For the period of 2010 through 2012, the numbers are quite similar. In 2012, the Administrative Regulations Review Subcommittee made no finding of deficiency for any of the administrative regulations reviewed. In 2011, one regulation relating to assessment of ad valorem taxes on watercraft was found deficient and was later withdrawn by the agency.
With the length of time involved in promulgation of administrative regulations, and with the General Assembly meeting in annual session, those rare instances in which the Governor determines to implement a regulation notwithstanding a finding of deficiency, can be addressed through specific legislation, such as that proposed in House Bill 215, and the full membership of the House and Senate can debate these matters of public policy. If the LRC believes that immediate action is necessary to prevent implementation of a regulation that it believes is contrary to law, it may seek a declaration of rights and may challenge the regulation under Kentucky Constitution Article 2.
The delegation of the power to prohibit the adoption of administrative regulations to a committee of the General Assembly diminishes both the functions of the judicial and executive branches, even as the preamble to the bill recognizes to be co-equal branches of government. Yet it also diminishes the role of the House and Senate as collegial bodies by allowing a subset of the House and Senate to legislate.
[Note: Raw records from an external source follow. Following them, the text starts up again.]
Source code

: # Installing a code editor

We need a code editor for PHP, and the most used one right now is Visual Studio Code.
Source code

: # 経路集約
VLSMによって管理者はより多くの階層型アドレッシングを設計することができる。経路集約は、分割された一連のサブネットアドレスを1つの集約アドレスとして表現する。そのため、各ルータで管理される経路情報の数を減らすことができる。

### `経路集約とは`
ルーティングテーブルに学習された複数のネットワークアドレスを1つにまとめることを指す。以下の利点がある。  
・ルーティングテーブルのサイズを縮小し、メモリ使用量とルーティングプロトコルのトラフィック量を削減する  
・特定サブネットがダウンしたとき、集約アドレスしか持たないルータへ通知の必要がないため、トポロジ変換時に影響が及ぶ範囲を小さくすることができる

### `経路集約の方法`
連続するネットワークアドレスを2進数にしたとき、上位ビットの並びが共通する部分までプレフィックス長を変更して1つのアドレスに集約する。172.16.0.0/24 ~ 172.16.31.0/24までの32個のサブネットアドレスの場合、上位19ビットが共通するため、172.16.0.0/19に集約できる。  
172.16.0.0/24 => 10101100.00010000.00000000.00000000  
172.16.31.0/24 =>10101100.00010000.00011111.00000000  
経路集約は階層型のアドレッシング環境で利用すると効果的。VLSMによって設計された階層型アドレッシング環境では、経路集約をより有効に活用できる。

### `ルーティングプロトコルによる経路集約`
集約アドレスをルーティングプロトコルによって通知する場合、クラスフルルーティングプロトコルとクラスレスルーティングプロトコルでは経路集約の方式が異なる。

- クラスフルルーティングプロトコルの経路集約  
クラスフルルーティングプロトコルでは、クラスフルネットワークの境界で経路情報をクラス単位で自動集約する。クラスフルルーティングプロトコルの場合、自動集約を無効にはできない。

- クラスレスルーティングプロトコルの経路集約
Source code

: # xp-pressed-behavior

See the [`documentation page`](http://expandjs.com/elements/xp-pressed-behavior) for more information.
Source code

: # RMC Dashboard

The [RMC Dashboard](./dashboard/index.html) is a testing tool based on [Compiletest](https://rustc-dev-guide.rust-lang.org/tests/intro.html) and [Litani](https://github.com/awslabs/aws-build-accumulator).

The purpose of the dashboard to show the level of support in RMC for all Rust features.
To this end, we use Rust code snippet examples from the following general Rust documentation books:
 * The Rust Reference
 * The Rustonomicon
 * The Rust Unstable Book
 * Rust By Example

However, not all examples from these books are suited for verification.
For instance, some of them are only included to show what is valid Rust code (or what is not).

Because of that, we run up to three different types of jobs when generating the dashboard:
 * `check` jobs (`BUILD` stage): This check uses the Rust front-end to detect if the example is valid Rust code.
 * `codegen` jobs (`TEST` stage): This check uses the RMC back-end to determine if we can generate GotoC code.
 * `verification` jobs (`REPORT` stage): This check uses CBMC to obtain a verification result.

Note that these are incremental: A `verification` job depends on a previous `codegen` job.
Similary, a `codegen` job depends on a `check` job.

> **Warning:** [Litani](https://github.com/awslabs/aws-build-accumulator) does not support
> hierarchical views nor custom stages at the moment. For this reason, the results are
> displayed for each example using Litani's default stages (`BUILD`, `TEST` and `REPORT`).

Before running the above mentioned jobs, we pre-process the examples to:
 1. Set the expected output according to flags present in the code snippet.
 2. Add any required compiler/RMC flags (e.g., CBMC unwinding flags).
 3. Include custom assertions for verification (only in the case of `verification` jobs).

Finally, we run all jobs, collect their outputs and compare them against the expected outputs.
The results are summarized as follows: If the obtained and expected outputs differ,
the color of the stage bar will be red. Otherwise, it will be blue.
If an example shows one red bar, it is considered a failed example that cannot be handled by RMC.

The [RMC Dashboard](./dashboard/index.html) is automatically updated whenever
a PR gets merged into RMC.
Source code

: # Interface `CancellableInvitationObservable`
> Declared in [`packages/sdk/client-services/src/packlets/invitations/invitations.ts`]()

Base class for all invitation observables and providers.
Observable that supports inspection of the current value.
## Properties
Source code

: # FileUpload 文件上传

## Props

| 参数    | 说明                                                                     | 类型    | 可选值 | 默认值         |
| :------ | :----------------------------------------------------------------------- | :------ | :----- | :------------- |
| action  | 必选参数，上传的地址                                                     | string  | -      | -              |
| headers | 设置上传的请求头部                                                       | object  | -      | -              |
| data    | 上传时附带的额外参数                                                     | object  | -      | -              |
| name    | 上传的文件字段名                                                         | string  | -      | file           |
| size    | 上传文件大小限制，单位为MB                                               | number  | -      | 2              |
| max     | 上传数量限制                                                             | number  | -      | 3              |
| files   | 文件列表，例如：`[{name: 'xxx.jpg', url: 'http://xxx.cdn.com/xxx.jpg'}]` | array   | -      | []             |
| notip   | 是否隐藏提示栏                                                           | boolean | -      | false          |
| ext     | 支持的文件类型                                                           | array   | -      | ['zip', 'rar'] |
Particularly where the question is not one of executive branch authority, but rather a disagreement over the exercise of discretion that the General Assembly has granted to the Executive Branch, it should be the General Assembly as a whole that makes a decision as to whether to change the law in order to alter the outcome, not a committee acting as if it were the General Assembly.
Senator, and members of the committee, I can fully appreciate the frustration that some members of the General Assembly may have concerning the Governor’s decision to adopt the revised core standards and managed care revisions notwithstanding the ARRS rejection of those regulations. I have, as you know, had (and expressed) my own frustrations on occasion when I believe that an agency has acted in a manner that is not consonant with sound science or statutory mandate. Remedies already exist for those rare instances in which an agency is deemed to have acted in a manner contrary to the letter and intent of legislation. I would hope that those very rare instances could be addressed without upending the balance of powers in our Constitution that has worked effectively in the main for many years.